512 * 8192 is only 4 MB. You're only giving it 4 MB for its shared buffer cache and you've got 1GB of RAM??? How miserly of you! :)
You've got two million rows and 30 columns per row - try giving it enough shared buffer space so the whole table fits in memory. The first count(*) won't be any faster, but subsequent ones will.
PG is particularly stupid about sequential scans and its LRU cache. It turns out that if the table is just one block longer than your buffer cache, then each sequential scan will read every block of the table from the disk, no blocks will come from cache. Oracle and probably other commercial dbs (at least some of them) try to mitigate against this disaster by limiting the use of cache for sequential scans, but PG doesn't.
So it is extremely important to have your buffer cache larger than your largest table if at all possible, at least if you expect to do things like count the entries.

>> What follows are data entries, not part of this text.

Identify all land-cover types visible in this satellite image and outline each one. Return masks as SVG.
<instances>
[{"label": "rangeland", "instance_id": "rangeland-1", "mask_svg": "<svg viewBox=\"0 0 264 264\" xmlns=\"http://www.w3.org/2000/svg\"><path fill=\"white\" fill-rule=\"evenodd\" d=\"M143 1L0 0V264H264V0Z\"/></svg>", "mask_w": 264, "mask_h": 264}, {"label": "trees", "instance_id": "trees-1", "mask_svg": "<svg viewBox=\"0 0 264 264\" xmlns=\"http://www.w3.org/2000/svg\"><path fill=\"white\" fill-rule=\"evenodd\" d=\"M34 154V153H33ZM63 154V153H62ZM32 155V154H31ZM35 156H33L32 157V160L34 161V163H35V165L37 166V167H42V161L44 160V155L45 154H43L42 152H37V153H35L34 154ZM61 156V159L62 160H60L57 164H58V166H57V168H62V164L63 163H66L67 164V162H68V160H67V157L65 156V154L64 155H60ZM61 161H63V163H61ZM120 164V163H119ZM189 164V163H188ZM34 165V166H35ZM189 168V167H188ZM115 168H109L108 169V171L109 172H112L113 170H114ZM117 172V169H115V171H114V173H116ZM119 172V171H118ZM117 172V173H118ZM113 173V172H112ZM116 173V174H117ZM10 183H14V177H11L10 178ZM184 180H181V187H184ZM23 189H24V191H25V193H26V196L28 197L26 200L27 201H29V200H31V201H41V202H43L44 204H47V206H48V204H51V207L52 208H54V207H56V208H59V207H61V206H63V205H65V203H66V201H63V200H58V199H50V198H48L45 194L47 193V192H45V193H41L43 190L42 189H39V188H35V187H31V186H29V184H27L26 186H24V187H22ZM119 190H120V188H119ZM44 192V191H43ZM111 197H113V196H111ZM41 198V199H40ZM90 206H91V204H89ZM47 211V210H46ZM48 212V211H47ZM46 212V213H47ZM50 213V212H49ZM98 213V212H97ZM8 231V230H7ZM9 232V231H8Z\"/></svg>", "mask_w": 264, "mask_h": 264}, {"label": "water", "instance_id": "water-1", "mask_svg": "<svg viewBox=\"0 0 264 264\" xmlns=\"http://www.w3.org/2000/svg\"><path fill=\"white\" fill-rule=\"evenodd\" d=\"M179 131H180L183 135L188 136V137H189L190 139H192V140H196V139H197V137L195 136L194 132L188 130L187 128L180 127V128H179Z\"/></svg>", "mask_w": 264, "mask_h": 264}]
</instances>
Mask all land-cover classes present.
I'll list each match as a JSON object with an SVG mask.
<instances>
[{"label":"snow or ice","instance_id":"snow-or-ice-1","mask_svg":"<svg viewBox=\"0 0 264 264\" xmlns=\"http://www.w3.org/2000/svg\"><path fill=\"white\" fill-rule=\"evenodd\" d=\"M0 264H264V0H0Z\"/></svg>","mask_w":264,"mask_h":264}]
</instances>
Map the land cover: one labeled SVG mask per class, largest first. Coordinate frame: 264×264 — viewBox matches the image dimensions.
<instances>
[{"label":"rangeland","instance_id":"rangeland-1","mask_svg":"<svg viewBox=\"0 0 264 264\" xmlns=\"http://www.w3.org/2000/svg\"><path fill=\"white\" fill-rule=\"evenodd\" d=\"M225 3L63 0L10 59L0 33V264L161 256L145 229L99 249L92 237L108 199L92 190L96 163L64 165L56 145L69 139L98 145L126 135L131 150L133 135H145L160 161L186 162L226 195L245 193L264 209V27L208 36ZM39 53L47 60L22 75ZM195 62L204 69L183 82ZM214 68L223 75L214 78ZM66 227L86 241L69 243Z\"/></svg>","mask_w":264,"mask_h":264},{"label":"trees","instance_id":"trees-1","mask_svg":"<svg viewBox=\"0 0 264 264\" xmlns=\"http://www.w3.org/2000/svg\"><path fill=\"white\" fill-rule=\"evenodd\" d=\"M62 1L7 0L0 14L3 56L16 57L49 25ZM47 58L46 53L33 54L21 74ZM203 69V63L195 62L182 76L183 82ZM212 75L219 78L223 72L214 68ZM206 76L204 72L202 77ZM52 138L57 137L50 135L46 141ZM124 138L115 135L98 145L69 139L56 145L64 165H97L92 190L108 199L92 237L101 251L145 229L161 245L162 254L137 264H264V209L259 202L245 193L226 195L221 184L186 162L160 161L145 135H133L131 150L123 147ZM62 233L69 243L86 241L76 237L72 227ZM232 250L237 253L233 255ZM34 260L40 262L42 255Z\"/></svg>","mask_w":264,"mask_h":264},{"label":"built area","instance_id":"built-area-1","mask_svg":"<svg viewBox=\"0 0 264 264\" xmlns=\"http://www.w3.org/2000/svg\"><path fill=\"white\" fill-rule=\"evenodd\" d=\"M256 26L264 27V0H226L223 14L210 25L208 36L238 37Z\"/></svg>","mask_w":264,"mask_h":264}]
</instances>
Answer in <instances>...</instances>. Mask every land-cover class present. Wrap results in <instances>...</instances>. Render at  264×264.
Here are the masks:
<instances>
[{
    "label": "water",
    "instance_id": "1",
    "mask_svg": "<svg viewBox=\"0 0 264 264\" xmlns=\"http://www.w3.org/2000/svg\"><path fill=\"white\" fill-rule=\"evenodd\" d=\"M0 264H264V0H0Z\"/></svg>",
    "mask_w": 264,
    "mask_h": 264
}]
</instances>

Yes, the filesystem buffers too, but PG still has to read/write the blocks from the buffer cache and this involved library and kernel overhead, and of course the memory bandwidth to shuffle those bytes back and forth between the filesystem cache and PG's buffer cache.
16 MB for your sort buffers is too low, too, since the "group by" sorts the result table in order to pick out the duplicates as it groups.
Of course, your server may already be devoting all its memory to something serious like whomping up web pages like crazy, in which case you'll have to live with slower query times for your log reports.